* QUOTED TEXT *
* BEGIN *
NAACL'01 Automatic Summarization Workshop--DEADLINE EXTENSION
Priscilla Rasmussen
rasmusse at CS.RUTGERS.EDU
Mon Jan 15 18:09:20 UTC 2001
Workshop on Automatic Summarization 2001
(pre-conference workshop in conjunction with NAACL2001)
Sunday, June 3, 2001
Pittsburgh, Pennsylvania, USA
sponsored by
ACL (Association for Computational Linguistics)
MITRE Corporation
New submission deadline: February 23, 2001
Organizing Committee:
Jade Goldstein Carnegie Mellon University jade+ at cs.cmu.edu
Chin-Yew Lin USC/Information Sciences Institute cyl at isi.edu
Program Committee:
Breck Baldwin Baldwin Language Tech
Hsin-Hsi Chen National Taiwan University
Udo Hahn Universitaet Freiburg
Eduard Hovy USC/Information Sciences Institute
Hongyan Jing Columbia University
Elizabeth Liddy Syracuse University
Daniel Marcu USC/Information Sciences Institute
Inderjeet Mani MITRE
Shigeru Masuyama Toyohashi University of Technology
Marie-Francine Moens Katholieke Universiteit Leuven
Vibhu Mittal Google Research
Sung Hyon Myaeng Chungnam National University
Akitoshi Okumura NEC
Chris Paice Lancaster University
Dragomir Radev University of Michigan, Ann Arbor
Karen Sparck-Jones University of Cambridge
Tomek Strzalkowski State University of New York,
Albany
Simone Teufel Columbia University
Workshop Website:
http://www.isi.edu/~cyl/was-naacl2001 (for the latest update)
I. OVERVIEW
II. CALL FOR PAPERS
III. FORMAT FOR SUBMISSION
I. OVERVIEW
The problem of automatic summarization poses a variety of tough challenges
in both NL understanding and generation. A spate of recent papers and
tutorials on this subject at conferences such as ACL, ANLP/NAACL, ACL/EACL,
AAAI, ECAI, IJCAI, and SIGIR point to a growing interest in research in this
field. Several commercial summarization products have also appeared. There
have been several workshops in the past on this subject: Dagstuhl in 94,
ACL/EACL in 97, the AAAI Spring Symposium in 98, and ANLP/NAACL in 2000. All
of these were extremely successful, and the field is now enjoying a period
of revival and is advancing at a much quicker pace than before. NAACL'2001
is an ideal occasion to host another workshop on this problem.
* END *
* DIRECTIONS *
1. Reproduce word for word the passage of the summarization workshop announcement starting at "NAACL'01 Automatic Summarization" and ending at "for Computational Linguistics)".
2. List every earlier workshop on summarization that the summarization workshop announcement names, along with its year.

* DATASET EXTRACT *
* BEGIN *
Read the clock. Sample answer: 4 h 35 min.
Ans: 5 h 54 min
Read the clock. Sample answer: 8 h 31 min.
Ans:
* END *
* RESULTS *
1.
NAACL'01 Automatic Summarization Workshop--DEADLINE EXTENSION
Priscilla Rasmussen
rasmusse at CS.RUTGERS.EDU
Mon Jan 15 18:09:20 UTC 2001
Workshop on Automatic Summarization 2001
(pre-conference workshop in conjunction with NAACL2001)
Sunday, June 3, 2001
Pittsburgh, Pennsylvania, USA
sponsored by
ACL (Association for Computational Linguistics)

2.
Dagstuhl in 94
ACL/EACL in 97
the AAAI Spring Symposium in 98
ANLP/NAACL in 2000